RSS-Bridge / rss-bridge

The RSS feed for websites missing it
https://rss-bridge.org/bridge01/
The Unlicense
7.36k stars 1.04k forks source link

Facebook Bridge generates invalid XML from a particular profile page #1530

Open arcctgx opened 4 years ago

arcctgx commented 4 years ago

Describe the bug My RSS reader (Liferea-1.12.7) is reporting a parse error for Atom feed created by RSS-Bridge from Facebook profile https://www.facebook.com/mglaofficial/. Mozilla Firefox also reports parsing error.

This is the only RSS feed generated by RSS-Bridge I'm having problems with. This particular feed was working well before the update on April 7th was posted.

To Reproduce Steps to reproduce the behavior:

  1. Go to https://bridge.suumitsu.eu/?action=display&bridge=Facebook&context=User&u=mglaofficial&media_type=all&limit=-1&format=Atom
  2. Select "Open with Firefox".
  3. See XML parse error.

Expected behavior XML document tree is displayed. No parse errors are reported.

Additional context I downloaded the XML generated by RSS-Bridge and ran it through xmllint with the following result:

$ xmllint mglaofficial.xml 
mglaofficial.xml:22: parser error : PCDATA invalid Char value 3
t;p> 23.10. Oberhausen...<br /> 24.10. Sneek <br /> 26.10. London
                                                                               ^
mglaofficial.xml:22: parser error : PCDATA invalid Char value 3
 /> 27.10. Manchester <br /> 28.10. Glasgow <br /> 29.10. Belfast
                                                                               ^
mglaofficial.xml:22: parser error : PCDATA invalid Char value 3
t;br /> 30.10. Dublin <br /> 31.10. Birmingham <br /> 1.11. Lille
                                                                               ^
mglaofficial.xml:22: parser error : PCDATA invalid Char value 3
ille<br /> 3.11. Paris <br /> 4.11. Arlon <br /> 5.11. Zurich

The problem is that there are ASCII control characters 0x03 (^C, ETX) embedded in the content of the April 7th post, right after words "London", "Belfast", etc. They seem to cause the XML parse errors. After manually removing the 4 occurences of this character, neither xmllint, Liferea nor Firefox complain anymore.

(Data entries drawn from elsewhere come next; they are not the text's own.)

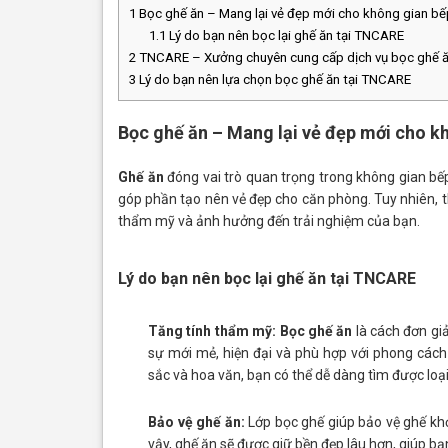
1
Bọc ghế ăn – Mang lại vẻ đẹp mới cho không gian bế
1.1
Lý do bạn nên bọc lại ghế ăn tại TNCARE
2
TNCARE – Xưởng chuyên cung cấp dịch vụ bọc ghế ăn 
3
Lý do bạn nên lựa chọn bọc ghế ăn tại TNCARE
Bọc ghế ăn – Mang lại vẻ đẹp mới cho k
Ghế ăn
đóng vai trò quan trọng trong không gian bế
góp phần tạo nên vẻ đẹp cho căn phòng. Tuy nhiên, th
thẩm mỹ và ảnh hưởng đến trải nghiệm của bạn.
Lý do bạn nên bọc lại ghế ăn tại TNCARE
Tăng tính thẩm mỹ:
Bọc ghế ăn
là cách đơn gi
sự mới mẻ, hiện đại và phù hợp với phong cách 
sắc và hoa văn, bạn có thể dễ dàng tìm được loại
Bảo vệ ghế ăn:
Lớp bọc ghế giúp bảo vệ ghế khỏ
vậy, ghế ăn sẽ được giữ bền đẹp lâu hơn, giúp bạn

While I understand it's difficult to fully sanitize any arbitrary input, maybe something could be done to handle the lower-ASCII control sequences?

somini commented 4 years ago

Why the hell does Facebook allow control characters on posts, they don't strip this? This is crazy. It's probably OK to strip these kind of characters for all feeds.

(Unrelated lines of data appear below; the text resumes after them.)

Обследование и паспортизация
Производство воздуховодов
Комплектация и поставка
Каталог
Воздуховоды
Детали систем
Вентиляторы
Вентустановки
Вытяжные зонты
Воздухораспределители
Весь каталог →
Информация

arcctgx commented 3 years ago

As a workaround Liferea users can create a conversion filter to remove these control characters until this issue is fully addressed.

#!/bin/bash

# Remove lower-ASCII control characters: NUL-ACK and SO-US.
# Familiar control sequences \[abtnvfr] (BEL-CR) are not changed.
tr --delete '\0-\6\16-\37'

Save this to a file and make it executable. Then tell Liferea to use this filter for affected feed (right-click feed, select "Properties", go to "Source" tab, check "Use conversion filter", "Select file"). This might not be effective until you restart Liferea.

dvikan commented 2 years ago

This is a rare edge case but I think we can strip away these characters. There might be some rss xml rules regarding escaping these?